======== INPUT MATERIAL
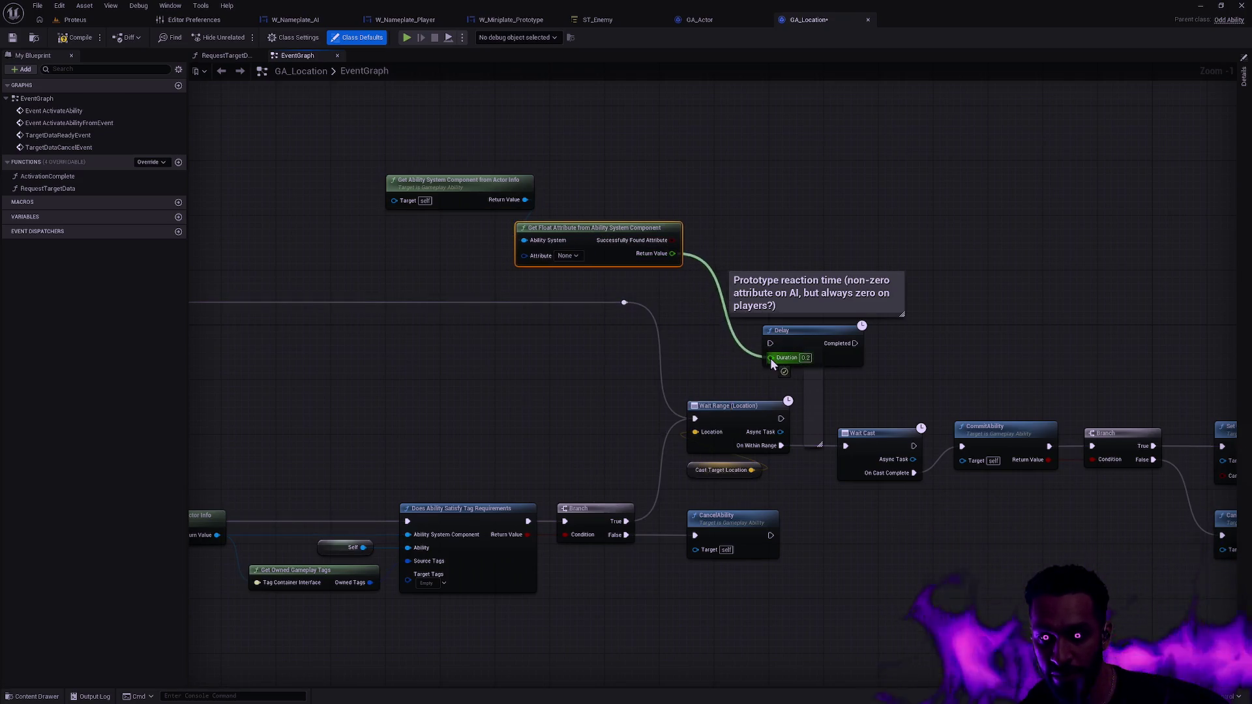
{"action": "left_click_drag", "start_coordinate": [495, 189], "coordinate": [462, 197]}
{"action": "left_click", "coordinate": [541, 209]}
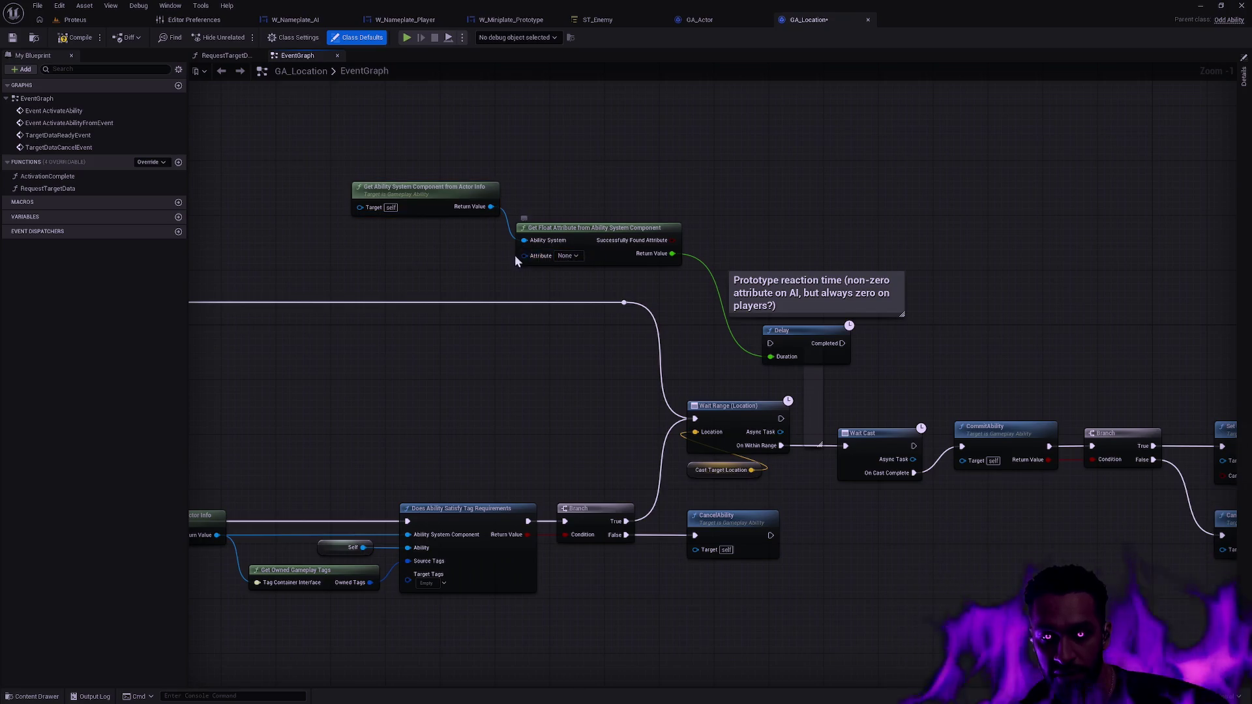
- Supply the Attribute pin from a new Make Gameplay Attribute node and tidy the three nodes
{"action": "left_click_drag", "start_coordinate": [525, 255], "coordinate": [476, 261]}
{"action": "type", "text": "make"}
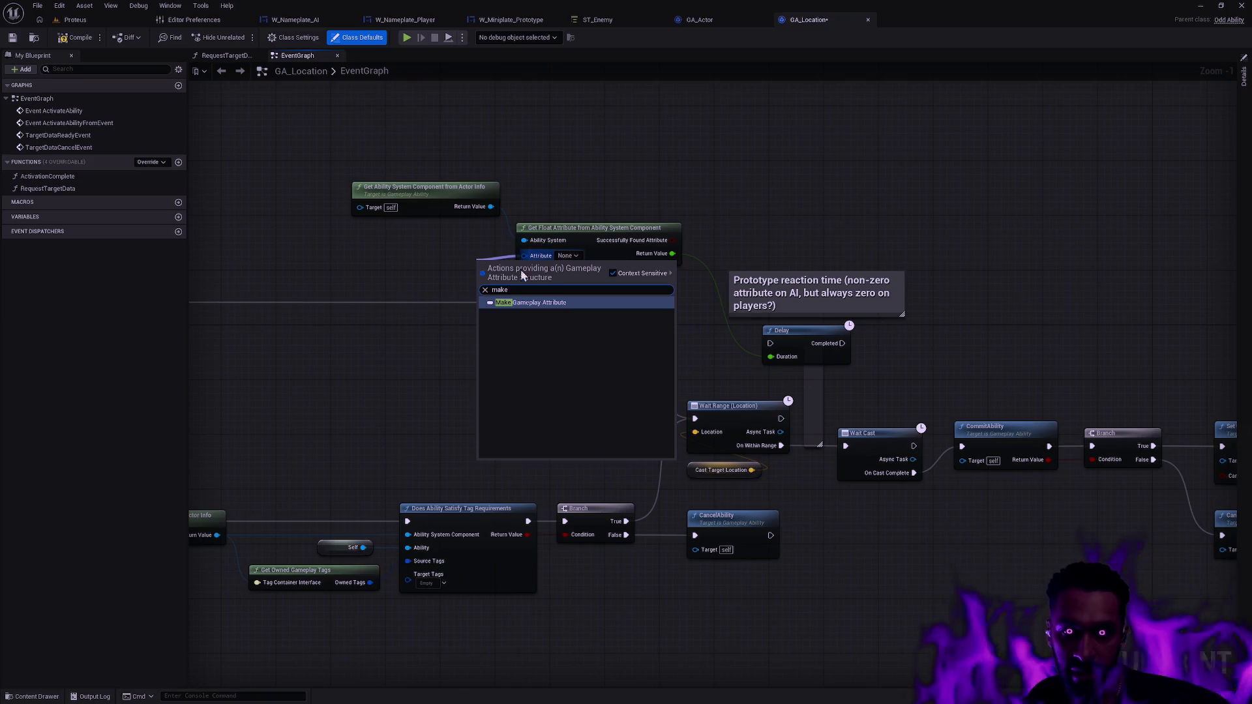
{"action": "left_click", "coordinate": [531, 303]}
{"action": "left_click_drag", "start_coordinate": [522, 265], "coordinate": [448, 258]}
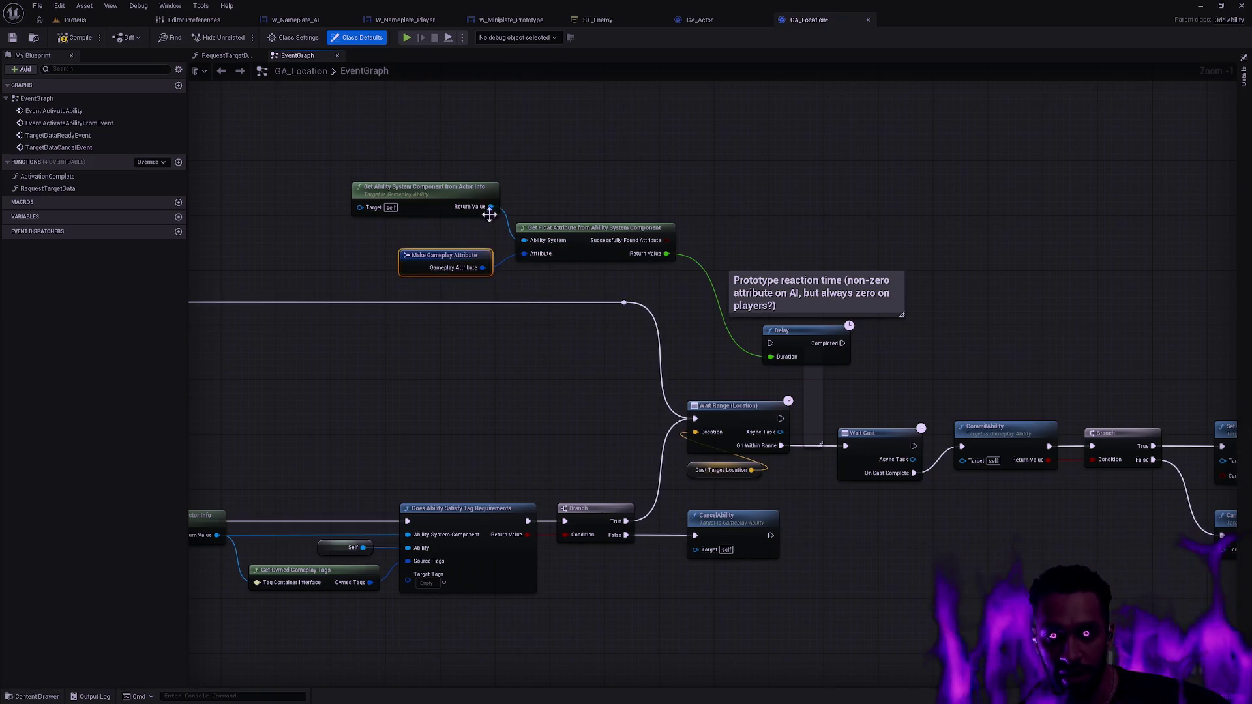
{"action": "left_click", "coordinate": [614, 223]}
{"action": "mouse_move", "coordinate": [342, 170]}
{"action": "left_mouse_down"}
{"action": "mouse_move", "coordinate": [574, 266]}
{"action": "mouse_move", "coordinate": [555, 277]}
{"action": "mouse_move", "coordinate": [539, 186]}
{"action": "mouse_move", "coordinate": [611, 281]}
{"action": "left_mouse_up"}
================
ASSIGNMENT :: For this exercise, transcribe the entries verbatim and skip all pictures.

SOLUTION ::
{"action": "left_click_drag", "start_coordinate": [495, 189], "coordinate": [462, 197]}
{"action": "left_click", "coordinate": [541, 209]}
- Supply the Attribute pin from a new Make Gameplay Attribute node and tidy the three nodes
{"action": "left_click_drag", "start_coordinate": [525, 255], "coordinate": [476, 261]}
{"action": "type", "text": "make"}
{"action": "left_click", "coordinate": [531, 303]}
{"action": "left_click_drag", "start_coordinate": [522, 265], "coordinate": [448, 258]}
{"action": "left_click", "coordinate": [614, 223]}
{"action": "mouse_move", "coordinate": [342, 170]}
{"action": "left_mouse_down"}
{"action": "mouse_move", "coordinate": [574, 266]}
{"action": "mouse_move", "coordinate": [555, 277]}
{"action": "mouse_move", "coordinate": [539, 186]}
{"action": "mouse_move", "coordinate": [611, 281]}
{"action": "left_mouse_up"}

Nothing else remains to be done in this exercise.